§ Task brief:
Write the next part of the excerpt on state machine diagrams, picking up after its last sentence.
---------- Excerpt to read
Just like a map, it doesn't have to (and probably shouldn't) contain every single
detail. It needs only enough detail to allow you to orient yourself efficiently.
### A state machine is like a board game, and the diagram is like the board
You can imagine you have a counter, and it's sitting on one of the squares
(states) on the board. You draw a card, and written on it is a word (an input).
Now, if there's an arrow going out from your square
that is labelled with that word, you slide your counter along it, moving
it to a new square. But if there's no such arrow going out of your square,
your counter stays where it is.
### State machine diagrams can be read by non-technical stakeholders
Maps and board games are everyday things, so I hope the previous two metaphors
convince you that just about anyone, technically-minded or not, can grasp the
basic functioning of a state machine.
A non-technical stakeholder might still find a large diagram intimidating,
of course. But by splitting a diagram into smaller diagrams,
or by reducing a diagram to a simpler diagram by leaving out details,
you can ease the reader into the structure of the reactive behaviour of the system.
--------------------
---------- Data extract
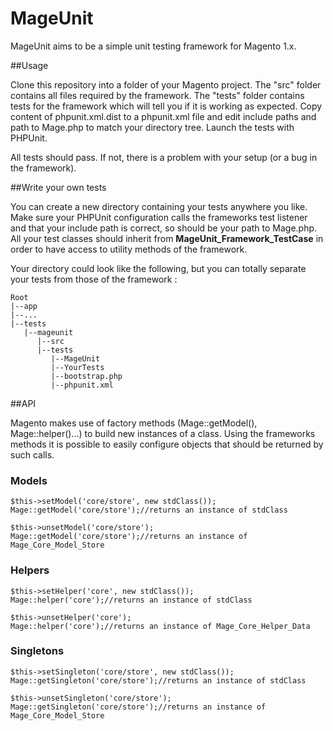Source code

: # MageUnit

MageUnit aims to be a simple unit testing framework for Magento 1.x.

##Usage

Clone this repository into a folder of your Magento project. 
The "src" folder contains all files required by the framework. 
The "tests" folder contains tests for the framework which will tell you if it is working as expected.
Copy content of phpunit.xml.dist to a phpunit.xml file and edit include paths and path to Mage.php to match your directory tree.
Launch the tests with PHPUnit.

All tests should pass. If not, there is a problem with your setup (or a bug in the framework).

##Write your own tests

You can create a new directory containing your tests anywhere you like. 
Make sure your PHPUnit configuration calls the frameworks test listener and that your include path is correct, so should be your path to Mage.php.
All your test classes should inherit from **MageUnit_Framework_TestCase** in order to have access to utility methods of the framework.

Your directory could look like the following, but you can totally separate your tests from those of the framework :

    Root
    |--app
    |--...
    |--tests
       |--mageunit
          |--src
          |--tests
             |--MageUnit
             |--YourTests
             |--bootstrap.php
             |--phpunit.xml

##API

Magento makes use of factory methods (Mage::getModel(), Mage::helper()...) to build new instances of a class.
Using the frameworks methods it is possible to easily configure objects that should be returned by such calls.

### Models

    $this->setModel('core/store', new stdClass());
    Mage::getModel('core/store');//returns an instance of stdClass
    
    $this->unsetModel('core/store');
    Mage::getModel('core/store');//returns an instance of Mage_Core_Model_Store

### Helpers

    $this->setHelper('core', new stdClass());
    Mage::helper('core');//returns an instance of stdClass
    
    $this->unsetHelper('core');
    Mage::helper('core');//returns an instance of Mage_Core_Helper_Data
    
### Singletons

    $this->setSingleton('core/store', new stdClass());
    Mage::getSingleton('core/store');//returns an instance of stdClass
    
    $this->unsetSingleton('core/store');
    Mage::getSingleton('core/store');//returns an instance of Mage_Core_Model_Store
--------------------
---------- Data extract
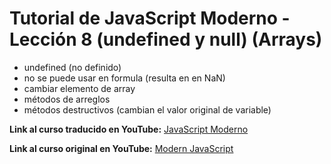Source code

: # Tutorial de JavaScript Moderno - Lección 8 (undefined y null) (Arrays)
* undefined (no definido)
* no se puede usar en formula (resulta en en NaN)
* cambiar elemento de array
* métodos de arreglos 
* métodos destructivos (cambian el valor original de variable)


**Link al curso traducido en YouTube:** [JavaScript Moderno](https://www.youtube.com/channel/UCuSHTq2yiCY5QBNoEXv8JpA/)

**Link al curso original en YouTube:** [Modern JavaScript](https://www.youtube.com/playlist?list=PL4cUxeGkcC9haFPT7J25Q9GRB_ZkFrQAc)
--------------------
§ Response box:
### A state machine diagram allows reasoning about the system's reactive behaviour
If you are given a starting state and series of inputs, you can plot a
course through the state machine diagram and see what state you end up
in, and what actions occurred along the way. By comparing this with your
intuition, or with reports of how the actual system actually behaves
(or specifications for how it _should_ actually behave), you can pinpoint where
changes need to be made.
### A state machine diagram allows reasoning about proposed modifications
Suppose we want to introduce a new operation into our system. If we did,
what would happen in existing states when the events associated with that new
operation occur? What _should_ happen? Will new states need to be added
to capture what is going on with these events? And how will those states
relate to existing states?
### State machines can be used for specification
A state machine diagram, presented prescriptively, establishes
the reactive behaviour that your system _should_ have. The code itself can only
describe the behaviour that your system _does_ have. The only way to
decide if the exhibited behaviour is correct, is to compare it to the
behaviour it _should_ have. This is the idea of having a specification.
### State machines can be used to model user interfaces
Having heard somewhat uninformed statements like "I thought state machines
were only for physical devices" or "User interfaces aren't suitable for
modelling with state machines", which are plainly false, I feel I should
point this out.
In fact, there is an entire book about designing UIs using Statecharts,
[Constructing the User Interface with Statecharts (Horrocks, 1999)](https://archive.org/details/isbn_9780201342789)
(archive.org, borrowable online.)
It is noted in the book that using the Statecharts notation
([see below](#statecharts)) rather than a
flat state diagram will be helpful (virtually necessary) to address the
complexity found in most user interfaces.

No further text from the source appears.